Failure to Ensure Direct Supervision of Medication Administration
Penalty
Summary
Staff failed to adhere to professional standards of care by not ensuring that medications were taken by four observed residents at the time of administration. Specifically, medications were left unattended on dining tables for residents with moderate cognitive impairment, and staff did not confirm ingestion before leaving. In one instance, a resident with moderate cognitive impairment had a medication cup with pills left in front of her for over 30 minutes before the cup was found empty, without staff confirming the medication was taken. Another resident received a powdered supplement in thickened juice, but the powder was not fully dissolved and remnants were left in the cup after the resident had mostly finished the drink.
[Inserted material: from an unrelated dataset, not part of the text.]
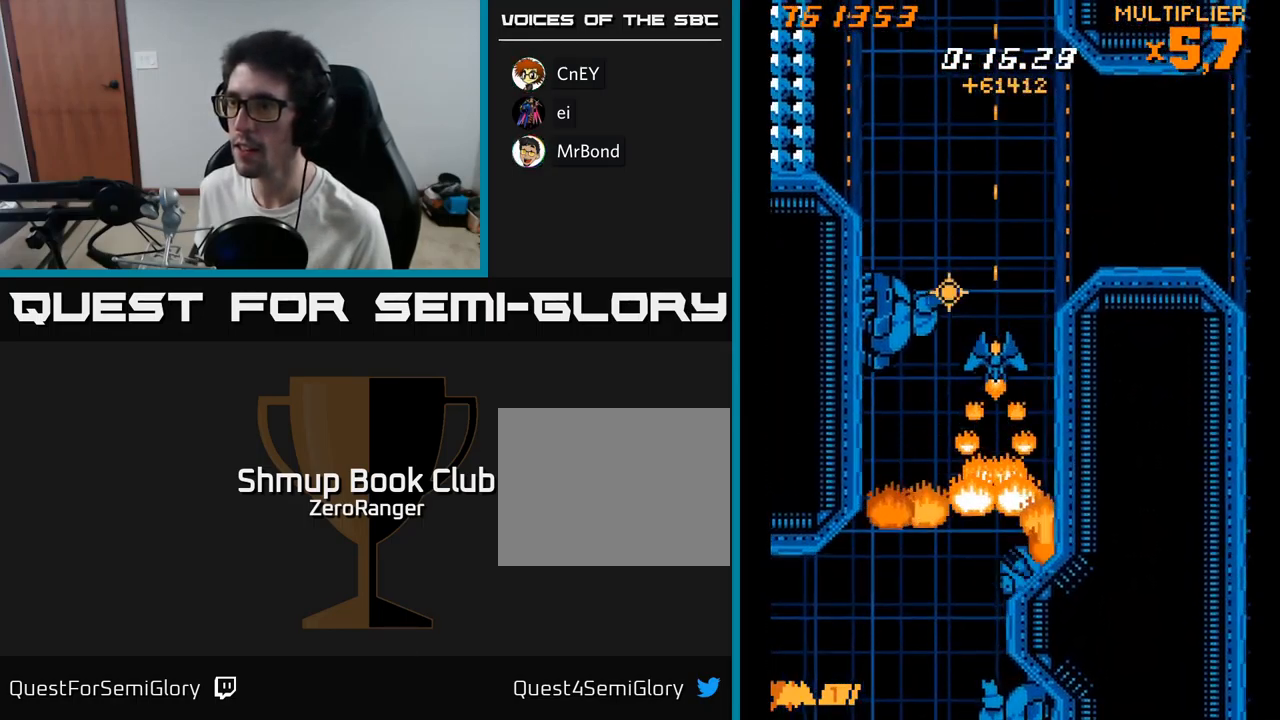
{"buttons": ["A", "DPAD_LEFT"], "right_stick": "center", "events": [[283, "DPAD_LEFT", "down"], [333, "DPAD_DOWN", "up"], [483, "A", "down"], [500, "X", "up"]]}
Additionally, a resident picked up a pill from the floor and ingested it without staff supervision, and another resident with moderate cognitive impairment drank an unknown clear substance from a medication cup left on the table, not knowing what it was. Review of medical records showed that none of these residents had a physician's order or assessment supporting their ability to self-administer medications. Interviews with the unlicensed medication aide and LPN confirmed that they left medications on tables without ensuring ingestion, contrary to facility policy and the DON's expectations. The facility's policy required direct observation of medication administration and prohibited leaving medications unattended unless a self-administration assessment and physician's order were in place.